Introduction: Table Organizer Inspired by Scandinavian Design
I can never seem to find my pens, erasers an other stuff when I need them. I decided to solve the problem by designing this scandinavian design inspired plywood table organizer. I love the striped look of thick blocks of plywood and I think It's very underused material.
The design is very minimalistic, the organizer fits well 3 pens (pencil, ballpoint and marker), phone vertically or horzontally, erasers and other small stuff and hard covered notebooks and even my sunglasses if needed.
PS. remember to check out the build video!
Step 1: Tools and Materials
Step 2: Preparing Strips of Plywood.
I had a ready right sized sheet of plywood for my project, it was about 30 cmx30 cmx1.2 cm. My sheet had this black epoxy coating on both sides of the sheet which I had to sand away. Simpler solution would obviously have been to use plywood that is not coated with anything. By useing 40 grit paper on my orbital sander it didn't take too long for me to get rid of the coating.
I wanted to end up with a 6 cm wide block of plywood so I cut the plywood into five 6 cm wide strips. Then I placed all the strips on top of each other to see how much I need to offset each sheet in order for me to get the angle I want to the ends of the block.
Step 3: Gluing the First Sheets
I guess I could have just glued all the sheets together and then used a router to make the holes I need, but I didn't. I decided to first glue together the two sheets that will be placed on top of the block. Before gluing the strips I had to make 2 wide holes to the top strip. Those I would use for my phone and a pocket sized notebook. I measured the holes so that my phone would sit there both vertically and horizontally in slight angle just in case I wanted to use it to watch some videos. The same holes fit also for my small notebook (and surprisingly for my sunglasses also).

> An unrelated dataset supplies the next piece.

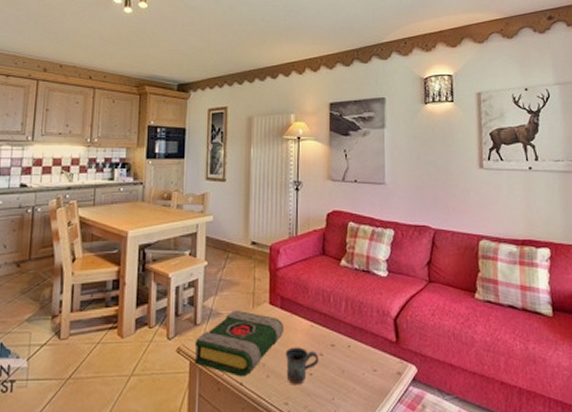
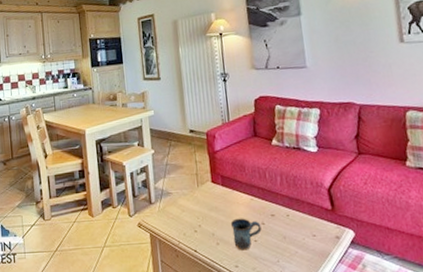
book: present [194,309,285,377] -> none [152,189,228,245]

I used a drill to get rid of most of the material and then I filed off the rest. Then I rounded the edges slightly with a dremel and a sanding drum.
Then I was ready to glue the two top sheets of plywood on top of each other. I made sure I didnt get any glue in the bottom of the holes because it wouldn't be easy to sand it off from there. The little glue I still maaged to get there I just swiped off with peace of paper as soon as I had clamped the thing down.
Step 4: The Second Gluing
After the first twwo sheets were glued I needed to add one more sheet of plywood to the block because I wanted to make a deeper hole than the two first ones for eraser and other small stuff.
I drew my design on the wood and did excatly the same thing that I did with the first holes except this time I used a power drill with bigger sanding drum to speed thing up with the filing. After I had my hole with rounded edges I glued the third and the fourth layer of plywood to the bottom of the block.
Step 5: Cutting the Slot and the Final Gluing
After the glue had dried I sawed the ends of my block to the rough angle I wanted. Then I sawed two slices off one end of the block. I kept the other slice and I threw the other one away. I could have just sawed one slice off the block and used a longer sheet of plywood for the base. At this point I sanded the sides of my pieces that would be pointing inside the slot on the block becasue that area would be hard to sand after the gluing. I then glued my pieces on top of the bottom layer of plywood. I noticed that it was VERY tricky to glue down such narrow skewed piece of wood.
Lastly I drilled some holes for my pens to the other end of the block and sanded down all the edges to their final shape. Then I put some oil on the thing to make it slightly darker and voalá.
Thank you for reading my tutorial and sorry for my broken english.